County-Level Predictors of County-Level HISA Utilization Rate (Utilization Rate per 1000 Patients
 
County-Level HISA Utilization Rate and Predictors

Among the primary variables of interest, percent uninsured adults and rate of preventable hospital stays emerged as significant predictors of county-level HISA utilization rate. Specifically, county percentage of uninsured adults was negatively related to county-level HISA utilization rate (b = -8.99, P = .005), indicating that the higher the proportion of uninsured adults—with all other predictors held constant—the lower the HISA utilization rate. Percent uninsured adults ranged from 2.7 to 42.4% across counties, with a mean (SD) of 12.7% (5.8%) and 11.4% median.
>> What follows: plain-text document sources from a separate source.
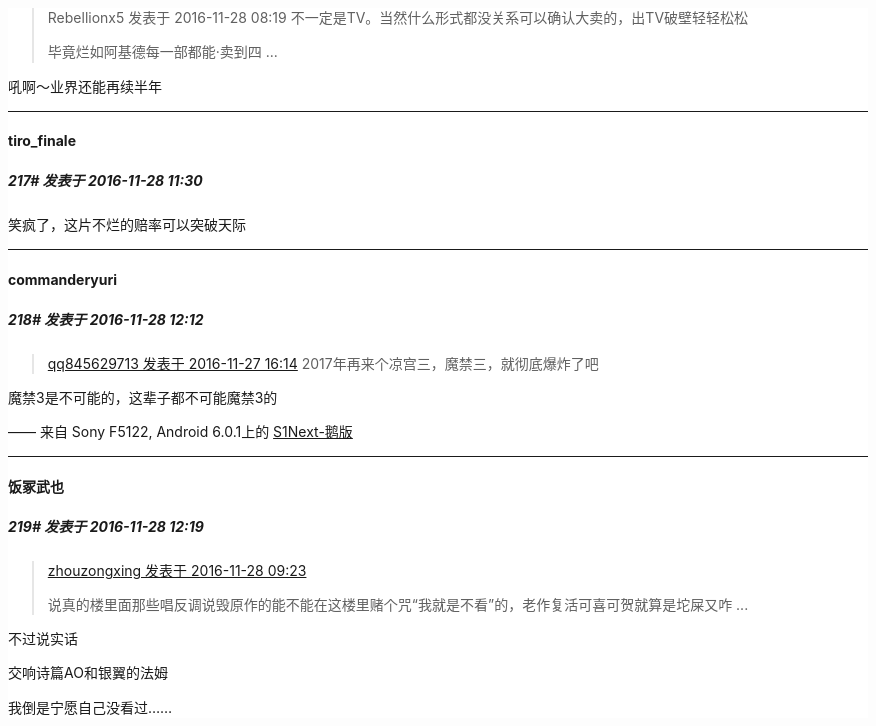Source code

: <blockquote>Rebellionx5 发表于 2016-11-28 08:19
不一定是TV。当然什么形式都没关系可以确认大卖的，出TV破壁轻轻松松

毕竟烂如阿基德每一部都能·卖到四 ...</blockquote>
吼啊～业界还能再续半年







*****

####  tiro_finale  
##### 217#       发表于 2016-11-28 11:30




笑疯了，这片不烂的赔率可以突破天际







*****

####  commanderyuri  
##### 218#       发表于 2016-11-28 12:12



<blockquote><a href="httphttps://bbs.saraba1st.com/2b/forum.php?mod=redirect&amp;goto=findpost&amp;pid=34305046&amp;ptid=1350435" target="_blank">qq845629713 发表于 2016-11-27 16:14</a>
2017年再来个凉宫三，魔禁三，就彻底爆炸了吧</blockquote>
魔禁3是不可能的，这辈子都不可能魔禁3的

—— 来自 Sony F5122, Android 6.0.1上的 [S1Next-鹅版](https://github.com/ykrank/S1-Next/releases)







*****

####  饭冢武也  
##### 219#       发表于 2016-11-28 12:19



<blockquote><a href="httphttps://bbs.saraba1st.com/2b/forum.php?mod=redirect&amp;goto=findpost&amp;pid=34309865&amp;ptid=1350435" target="_blank">zhouzongxing 发表于 2016-11-28 09:23</a>

说真的楼里面那些唱反调说毁原作的能不能在这楼里赌个咒“我就是不看”的，老作复活可喜可贺就算是坨屎又咋 ...</blockquote>
不过说实话

交响诗篇AO和银翼的法姆

我倒是宁愿自己没看过……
County-Level HISA Utilization Rate per 1000 VHA FY 2015 Patients Histogram

County rate of preventable hospital stays, however, was significantly and positively related to county-level HISA utilization rate (b = .0004, P = .009), indicating that the higher the rate of preventable hospital stays—with all other predictors held constant—the higher the HISA utilization rate. The direction of this effect is the opposite of the direction of the effect of percent uninsured adults (positive rather than negative), even though both could be considered measures of access to care. The standardized β for these 2 predictors indicate that county rate of preventable hospital stays is a somewhat stronger predictor of county-level HISA utilization rate than is county percent of uninsured adults (β = .11 and β = -.09, respectively). Rate of preventable hospital stays ranged from 683 to 16,802 across counties included in this analysis, with a mean (SD) of 4,796.5 (1659.9) and a 4669 median.

Of secondary interest was county rurality. The county-level percentage of rural residents was significantly and positively related to county-level HISA utilization rate, indicating that the higher the proportion of individuals within county considered rural—all other predictors held constant—the higher the HISA utilization rate. The mean (SD) percentage of rural residents per county was 52.3% (30.2) and 52.7 % median.